### Given entries:

◆ ◆ ◆ ◆ ◆ ◆ ◆

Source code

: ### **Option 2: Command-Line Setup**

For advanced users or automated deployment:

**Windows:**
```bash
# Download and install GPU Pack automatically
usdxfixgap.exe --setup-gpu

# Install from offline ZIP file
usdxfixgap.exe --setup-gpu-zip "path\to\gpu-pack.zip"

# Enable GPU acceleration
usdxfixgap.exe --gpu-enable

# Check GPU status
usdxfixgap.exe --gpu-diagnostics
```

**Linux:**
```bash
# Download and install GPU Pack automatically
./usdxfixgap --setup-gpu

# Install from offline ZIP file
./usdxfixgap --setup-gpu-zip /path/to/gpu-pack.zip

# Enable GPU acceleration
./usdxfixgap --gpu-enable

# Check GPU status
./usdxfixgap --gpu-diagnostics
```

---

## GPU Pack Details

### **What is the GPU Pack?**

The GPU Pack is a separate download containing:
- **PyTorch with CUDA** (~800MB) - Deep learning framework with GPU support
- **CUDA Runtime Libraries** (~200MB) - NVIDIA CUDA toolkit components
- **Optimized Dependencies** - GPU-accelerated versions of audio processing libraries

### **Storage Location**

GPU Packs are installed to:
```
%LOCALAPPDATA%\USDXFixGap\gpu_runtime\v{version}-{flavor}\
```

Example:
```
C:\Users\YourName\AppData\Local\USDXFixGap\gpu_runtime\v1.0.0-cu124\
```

◆ ◆ ◆ ◆ ◆ ◆ ◆

### Aim of the task:
Reproduce the listing above in its entirety, unchanged.

### Problem solution:
Source code

: ### **Option 2: Command-Line Setup**

For advanced users or automated deployment:

**Windows:**
```bash
# Download and install GPU Pack automatically
usdxfixgap.exe --setup-gpu

# Install from offline ZIP file
usdxfixgap.exe --setup-gpu-zip "path\to\gpu-pack.zip"

# Enable GPU acceleration
usdxfixgap.exe --gpu-enable

# Check GPU status
usdxfixgap.exe --gpu-diagnostics
```

**Linux:**
```bash
# Download and install GPU Pack automatically
./usdxfixgap --setup-gpu

# Install from offline ZIP file
./usdxfixgap --setup-gpu-zip /path/to/gpu-pack.zip

# Enable GPU acceleration
./usdxfixgap --gpu-enable

# Check GPU status
./usdxfixgap --gpu-diagnostics
```

---

## GPU Pack Details

### **What is the GPU Pack?**

The GPU Pack is a separate download containing:
- **PyTorch with CUDA** (~800MB) - Deep learning framework with GPU support
- **CUDA Runtime Libraries** (~200MB) - NVIDIA CUDA toolkit components
- **Optimized Dependencies** - GPU-accelerated versions of audio processing libraries

### **Storage Location**

GPU Packs are installed to:
```
%LOCALAPPDATA%\USDXFixGap\gpu_runtime\v{version}-{flavor}\
```

Example:
```
C:\Users\YourName\AppData\Local\USDXFixGap\gpu_runtime\v1.0.0-cu124\
```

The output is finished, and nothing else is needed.